[YOUR OBJECTIVE] The reply must repeat the listing below exactly and carry none of its pictures.

[MATERIAL PROVIDED]
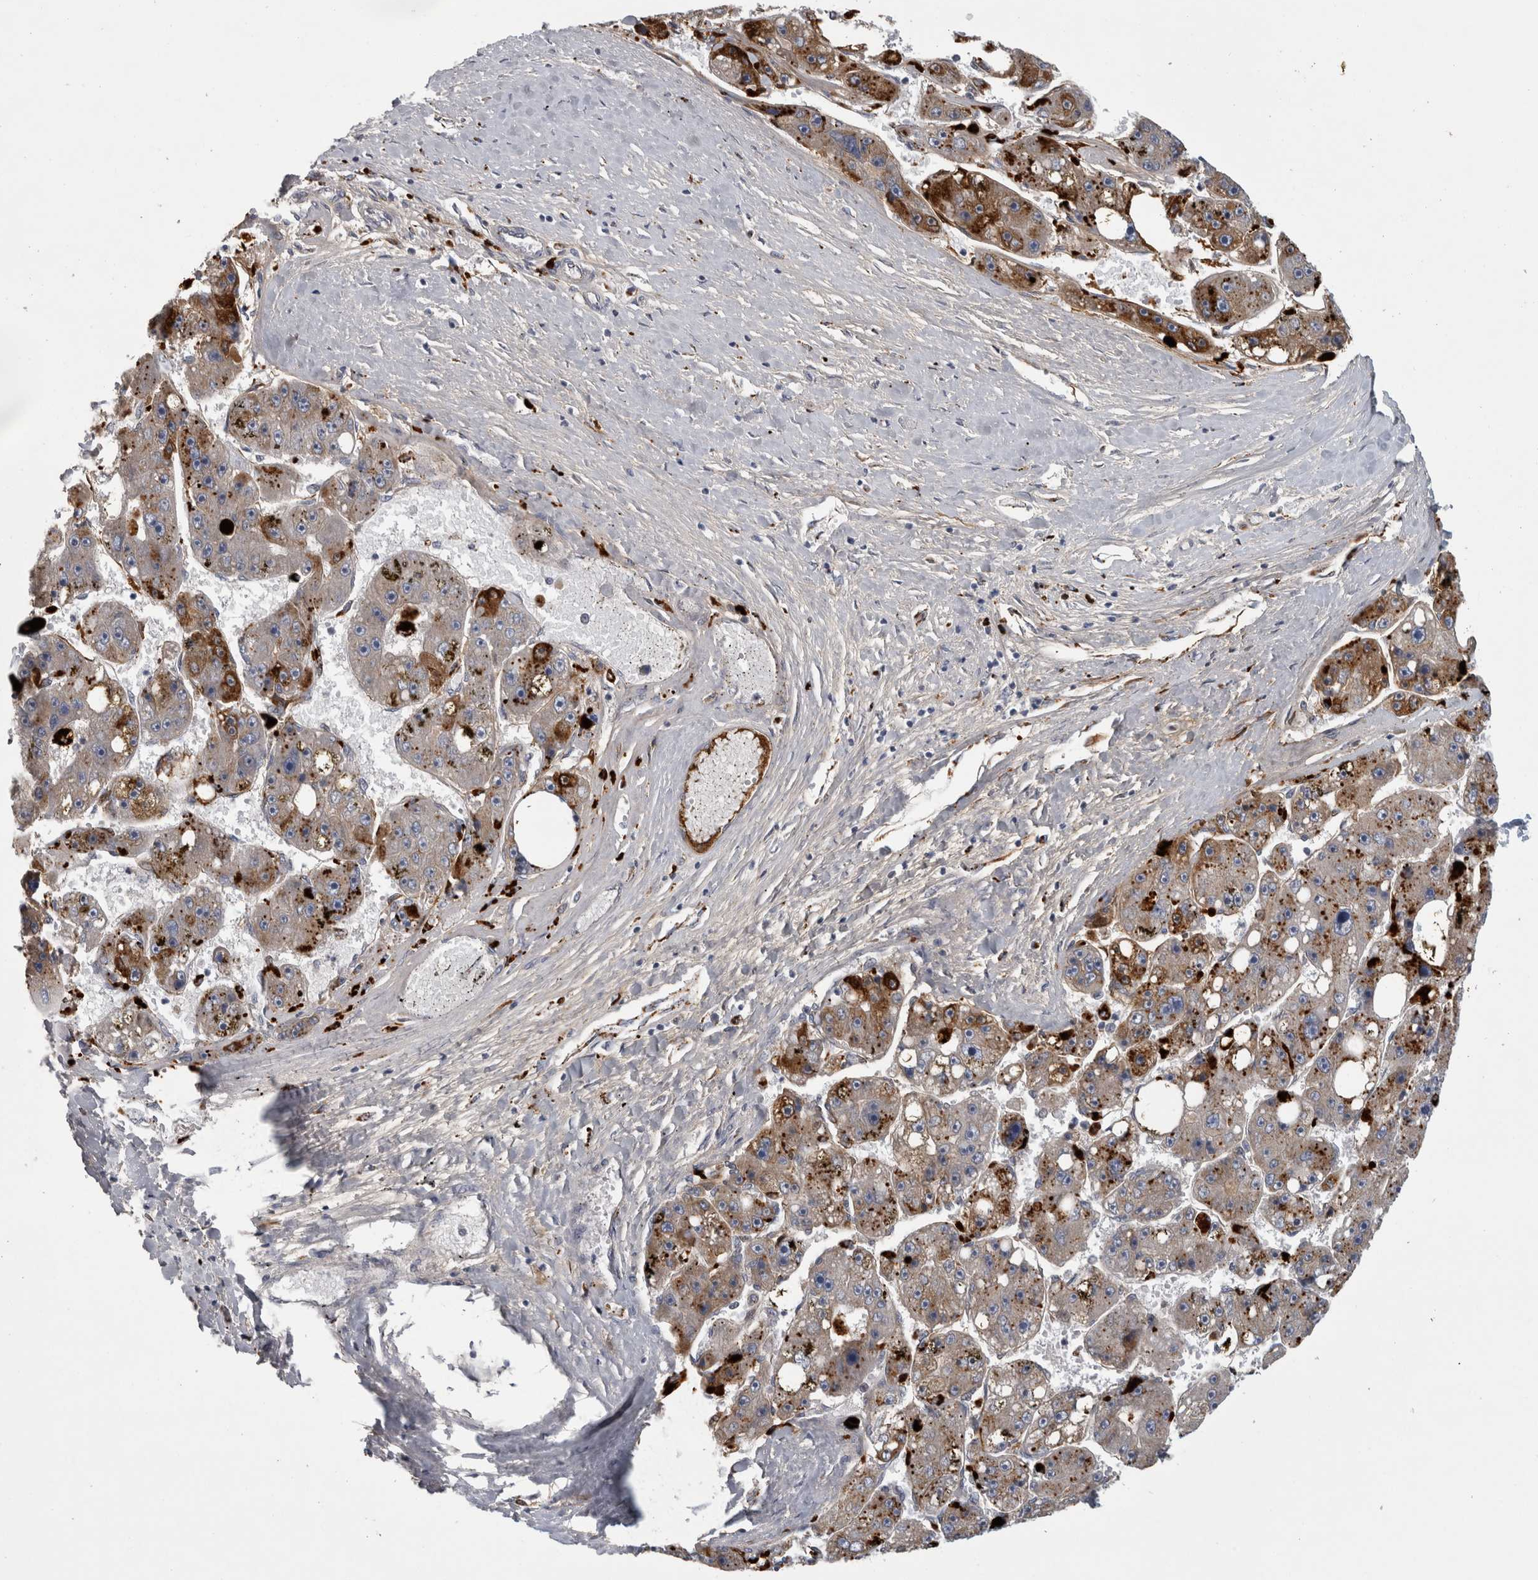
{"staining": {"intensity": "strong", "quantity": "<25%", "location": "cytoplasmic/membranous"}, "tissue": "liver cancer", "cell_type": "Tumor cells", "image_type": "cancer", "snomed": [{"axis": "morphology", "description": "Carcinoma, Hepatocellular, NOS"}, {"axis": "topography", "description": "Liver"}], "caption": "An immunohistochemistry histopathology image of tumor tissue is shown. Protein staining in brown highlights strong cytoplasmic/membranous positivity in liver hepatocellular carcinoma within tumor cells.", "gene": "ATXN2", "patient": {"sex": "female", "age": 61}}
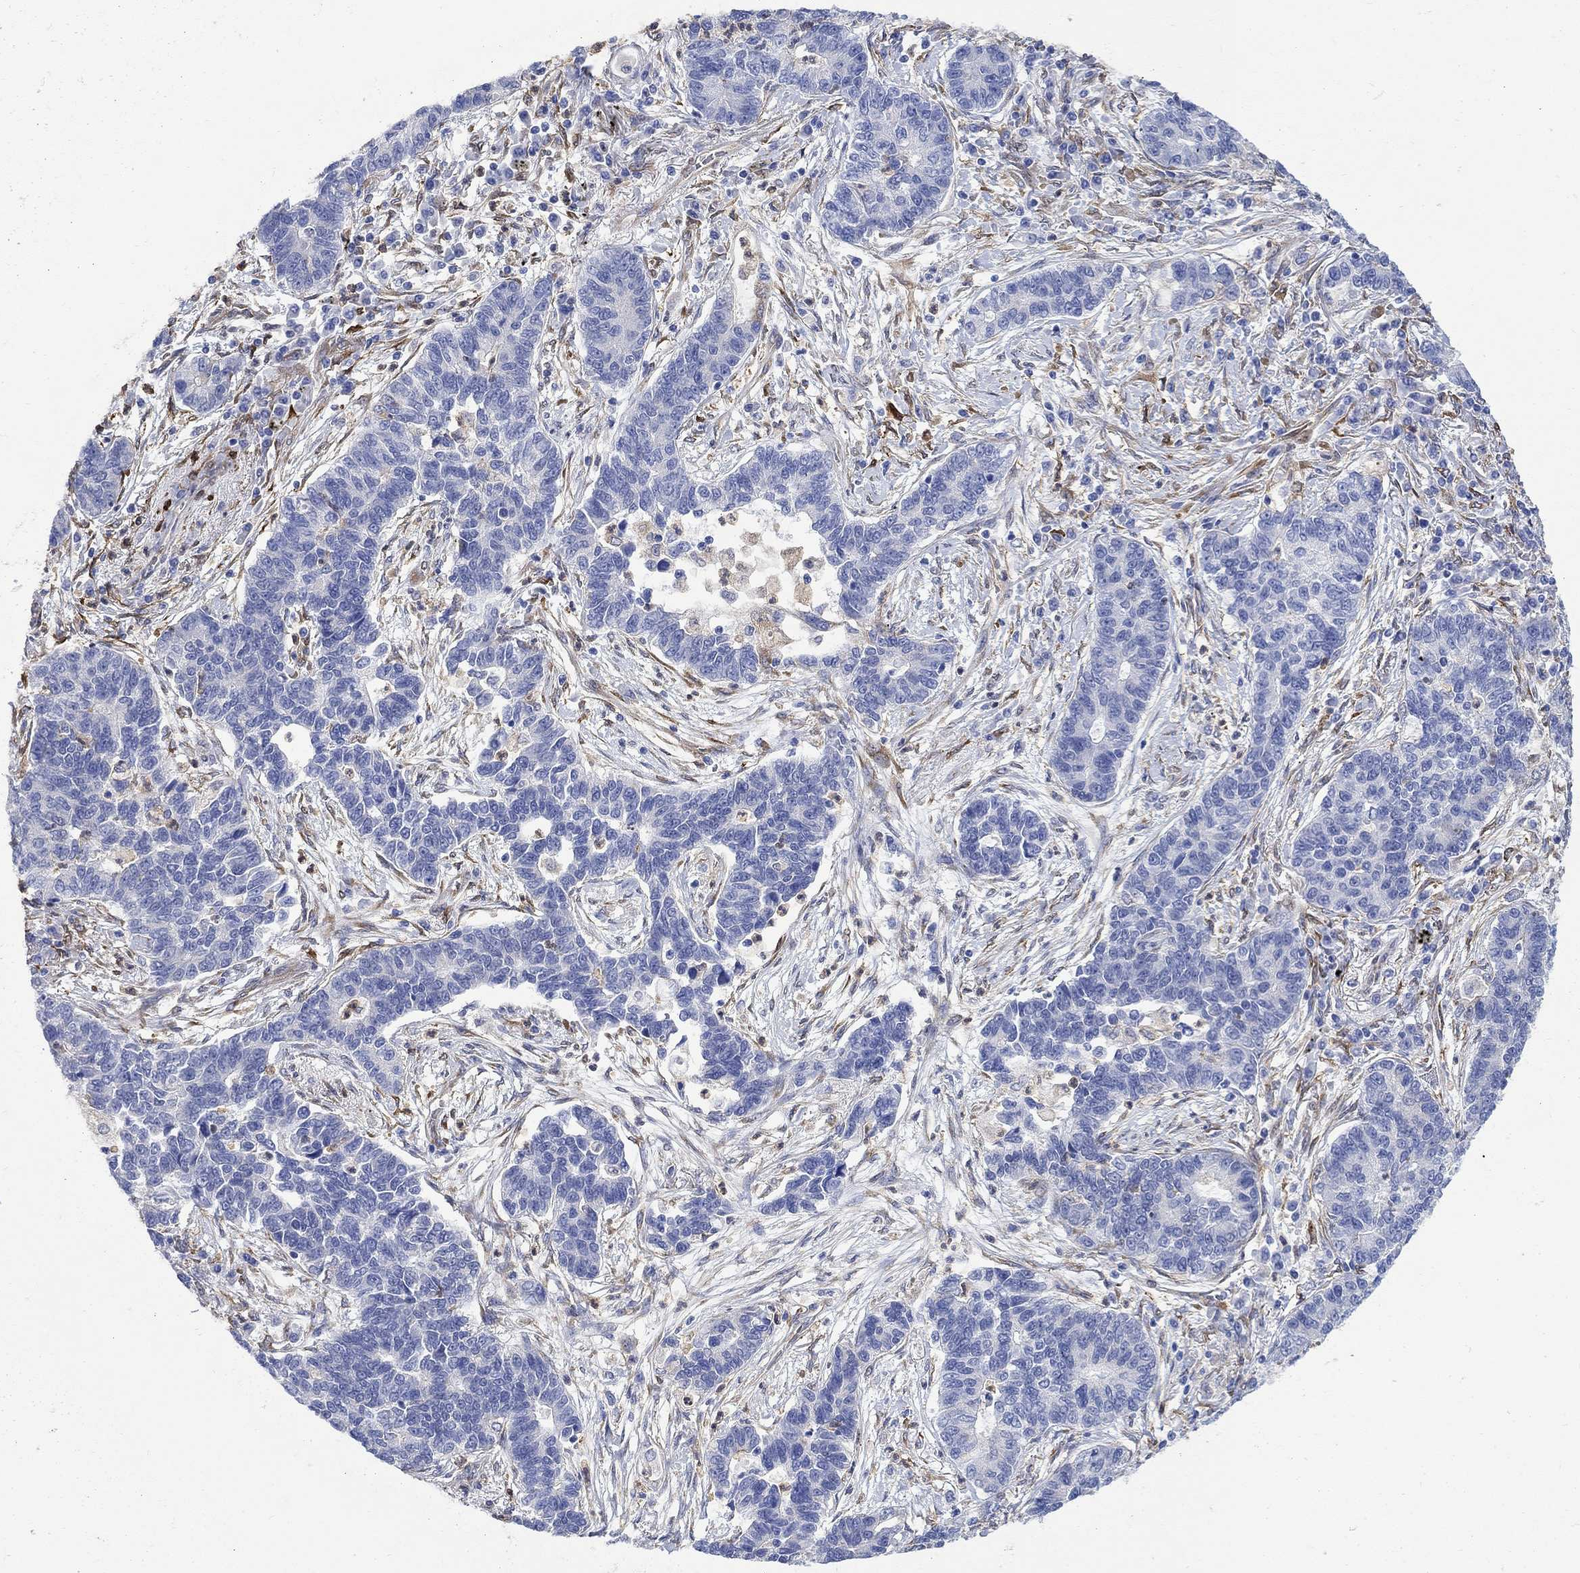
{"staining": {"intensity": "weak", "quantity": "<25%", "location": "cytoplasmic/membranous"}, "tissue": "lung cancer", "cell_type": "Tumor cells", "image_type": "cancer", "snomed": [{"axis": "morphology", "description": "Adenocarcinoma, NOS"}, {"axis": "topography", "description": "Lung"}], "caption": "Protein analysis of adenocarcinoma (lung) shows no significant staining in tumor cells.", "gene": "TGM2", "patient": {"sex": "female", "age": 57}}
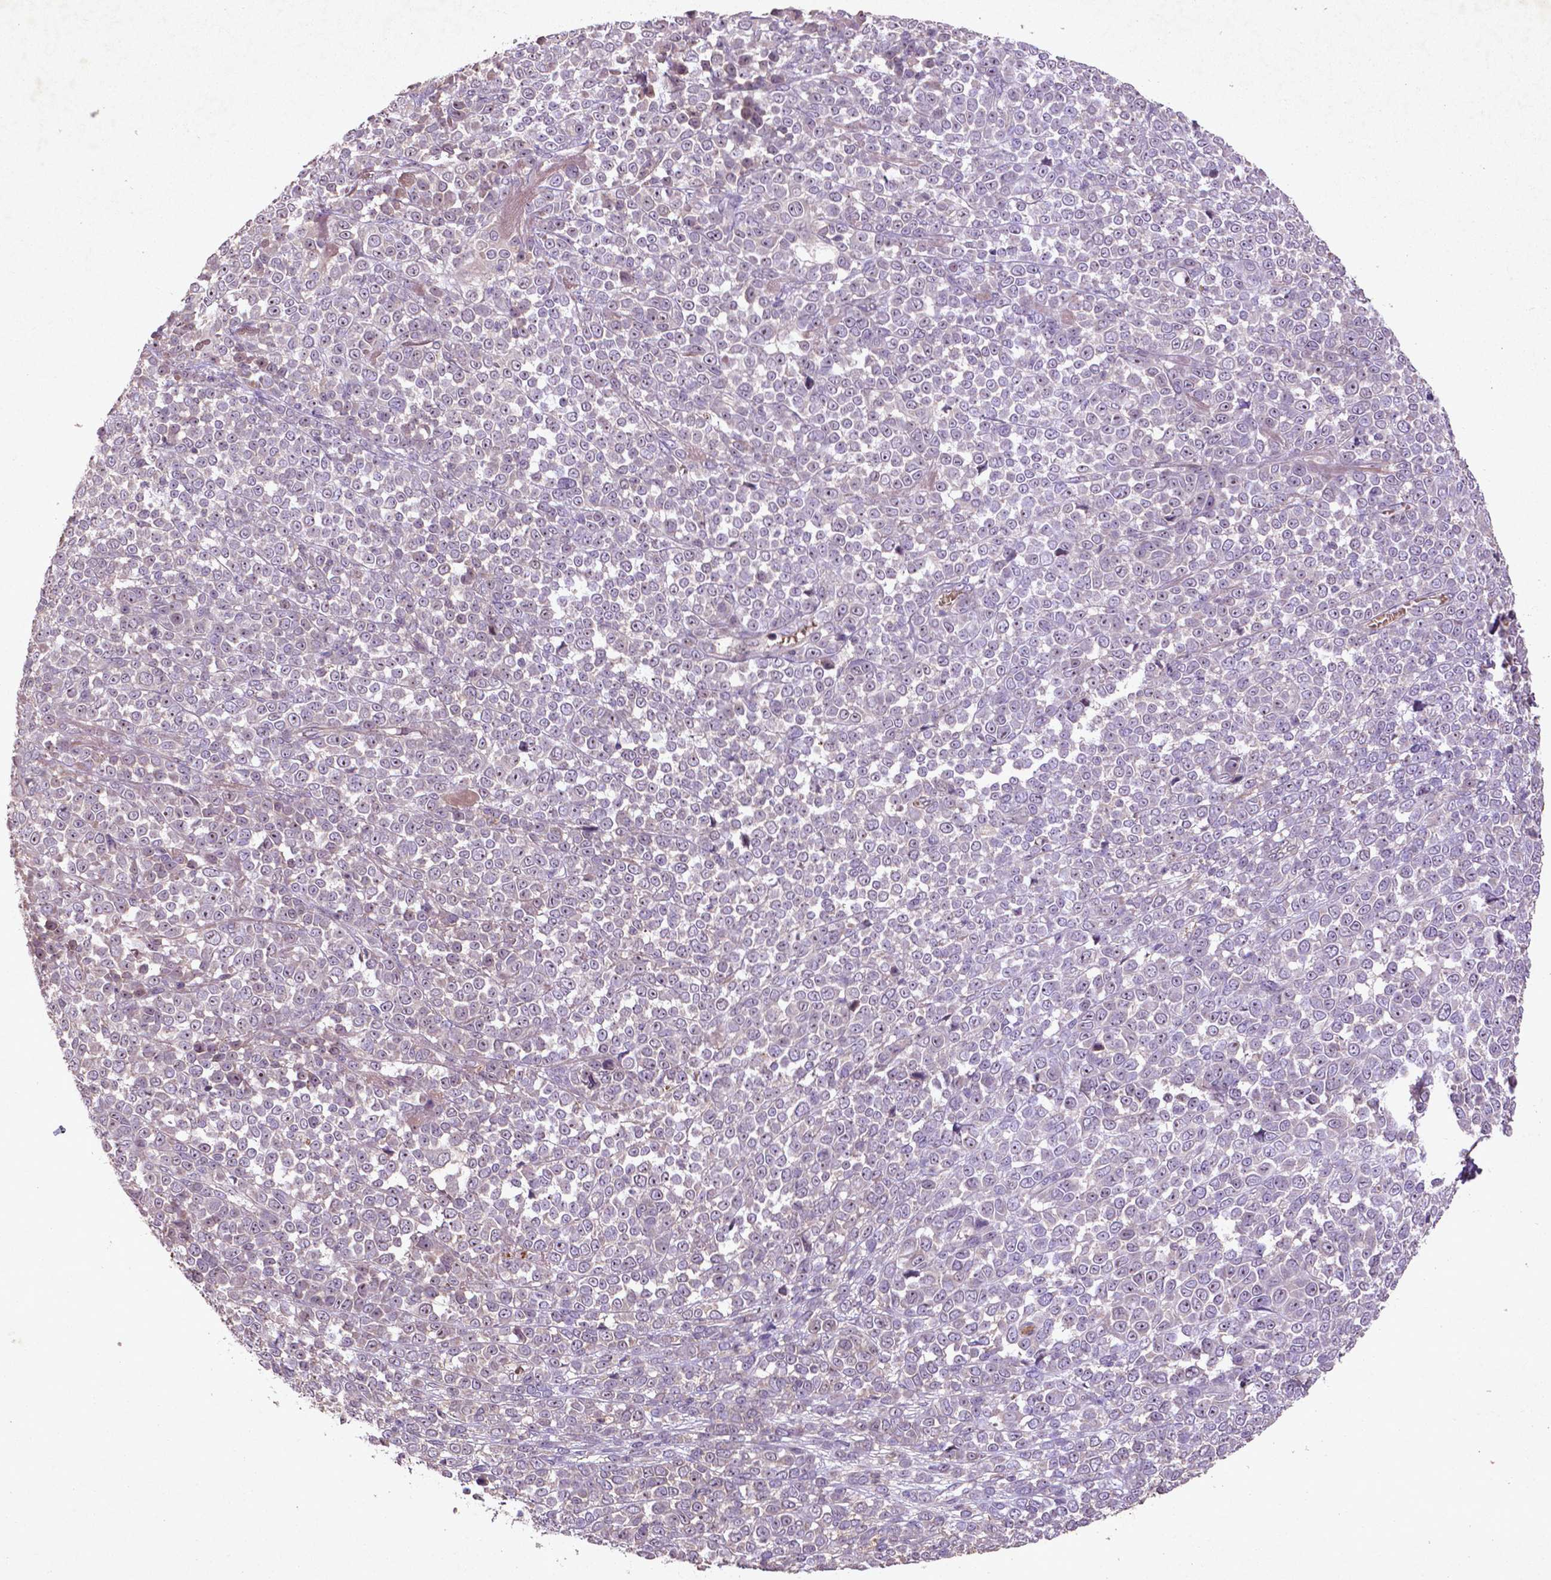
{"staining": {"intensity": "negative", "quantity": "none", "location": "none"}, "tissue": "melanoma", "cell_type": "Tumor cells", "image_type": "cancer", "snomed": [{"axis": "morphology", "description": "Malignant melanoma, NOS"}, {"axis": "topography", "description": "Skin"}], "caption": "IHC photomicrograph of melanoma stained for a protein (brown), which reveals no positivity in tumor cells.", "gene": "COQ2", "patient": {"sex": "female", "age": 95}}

[SOLVED PROBLEM]
{"staining": {"intensity": "strong", "quantity": "<25%", "location": "cytoplasmic/membranous"}, "tissue": "liver cancer", "cell_type": "Tumor cells", "image_type": "cancer", "snomed": [{"axis": "morphology", "description": "Carcinoma, Hepatocellular, NOS"}, {"axis": "topography", "description": "Liver"}], "caption": "An immunohistochemistry histopathology image of tumor tissue is shown. Protein staining in brown highlights strong cytoplasmic/membranous positivity in liver hepatocellular carcinoma within tumor cells.", "gene": "ATXN2", "patient": {"sex": "female", "age": 61}}
{"staining": {"intensity": "weak", "quantity": "<25%", "location": "cytoplasmic/membranous"}, "tissue": "lung cancer", "cell_type": "Tumor cells", "image_type": "cancer", "snomed": [{"axis": "morphology", "description": "Adenocarcinoma, NOS"}, {"axis": "topography", "description": "Lung"}], "caption": "Protein analysis of adenocarcinoma (lung) shows no significant staining in tumor cells.", "gene": "TGM2", "patient": {"sex": "female", "age": 57}}
{"staining": {"intensity": "negative", "quantity": "none", "location": "none"}, "tissue": "melanoma", "cell_type": "Tumor cells", "image_type": "cancer", "snomed": [{"axis": "morphology", "description": "Malignant melanoma, NOS"}, {"axis": "topography", "description": "Skin"}], "caption": "IHC photomicrograph of melanoma stained for a protein (brown), which reveals no positivity in tumor cells.", "gene": "COQ2", "patient": {"sex": "female", "age": 95}}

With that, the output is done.